2> maps:get(strategy, SupFlags).
rest_for_one
3> [maps:get(id, C) || C <- Children].
[erli18n_table_owner,erli18n_server]

See also start_link/0, which installs this tree.

start_link()

Starts the root supervisor, registered locally as erli18n_sup.

The tree's entry point: it is what erli18n_app:start/2 calls. It delegates to supervisor:start_link/3 with {local, ?MODULE}, which makes the supervisor respond to the name erli18n_sup (usable in supervisor:which_children/1, whereis/1, etc.) and invokes init/1 to assemble the children.

Return

  • {ok, Pid} — the supervisor and both children (erli18n_table_owner and erli18n_server) started successfully.
  • {error, {already_started, Pid}} — a process is already registered under erli18n_sup (the application is already up). Starting the application twice via OTP does not reach here; this only shows up in manual calls.
  • {error, {shutdown, _}} — some child failed in its own init/1 (e.g.: the worker's claim_table/0 handoff did not complete). The supervisor unwinds what came up and propagates the error.

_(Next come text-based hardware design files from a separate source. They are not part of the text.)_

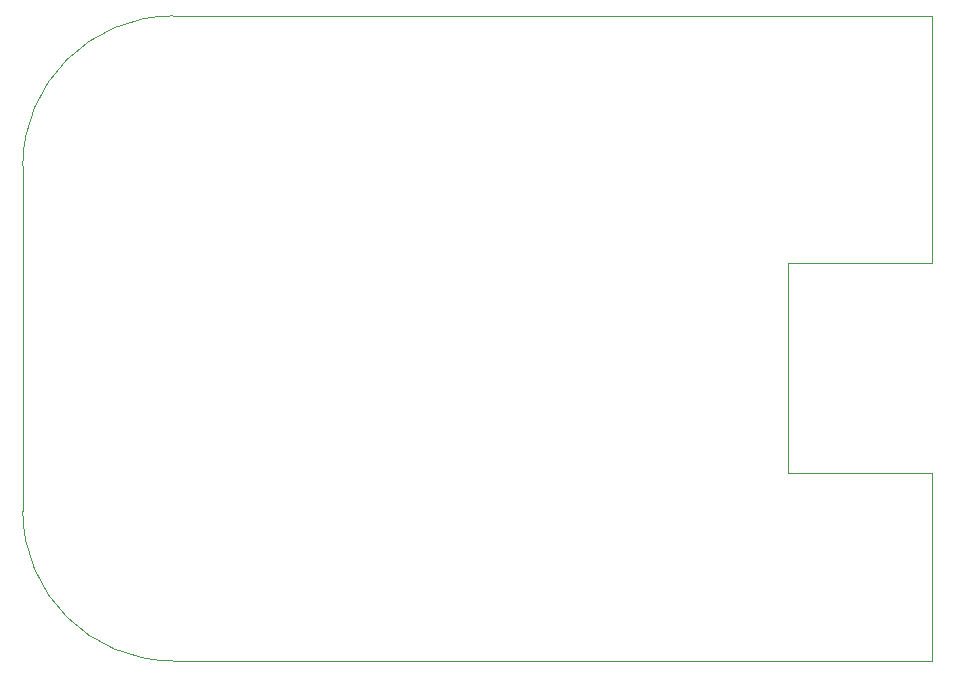
<source format=gm1>
G04 #@! TF.GenerationSoftware,KiCad,Pcbnew,6.0.11-2627ca5db0~126~ubuntu20.04.1*
G04 #@! TF.CreationDate,2023-02-26T18:19:29-08:00*
G04 #@! TF.ProjectId,stingray,7374696e-6772-4617-992e-6b696361645f,A1*
G04 #@! TF.SameCoordinates,Original*
G04 #@! TF.FileFunction,Profile,NP*
%FSLAX46Y46*%
G04 Gerber Fmt 4.6, Leading zero omitted, Abs format (unit mm)*
G04 Created by KiCad (PCBNEW 6.0.11-2627ca5db0~126~ubuntu20.04.1) date 2023-02-26 18:19:29*
%MOMM*%
%LPD*%
G01*
G04 APERTURE LIST*
G04 #@! TA.AperFunction,Profile*
%ADD10C,0.002540*%
G04 #@! TD*
G04 APERTURE END LIST*
D10*
X177000000Y-106035000D02*
X164770000Y-106035000D01*
X112700000Y-121910000D02*
X177000000Y-121910000D01*
X100000000Y-80000000D02*
X100000000Y-109210000D01*
X177000000Y-67300000D02*
X112700000Y-67300000D01*
X164770000Y-106035000D02*
X164770000Y-88255000D01*
X100000000Y-109210000D02*
G75*
G03*
X112700000Y-121910000I12700000J0D01*
G01*
X164770000Y-88255000D02*
X177000000Y-88255000D01*
X177000000Y-88255000D02*
X177000000Y-67300000D01*
X112700000Y-67300000D02*
G75*
G03*
X100000000Y-80000000I0J-12700000D01*
G01*
X177000000Y-121910000D02*
X177000000Y-106035000D01*
M02*

</source>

It crashes (linked to the caller) only if there is a programming error in the construction of the ChildSpecs in init/1 — which, in this module, is static and does not depend on external input.

Example

1> {ok, Pid} = erli18n_sup:start_link().
{ok,<0.215.0>}
2> Pid =:= whereis(erli18n_sup).
true
3> erli18n_sup:start_link().
{error,{already_started,<0.215.0>}}

The third call demonstrates the failure mode described above: with the supervisor already registered under erli18n_sup, a second manual start_link/0 returns {error, {already_started, Pid}} with the Pid of the existing process — without tearing down or restarting anything.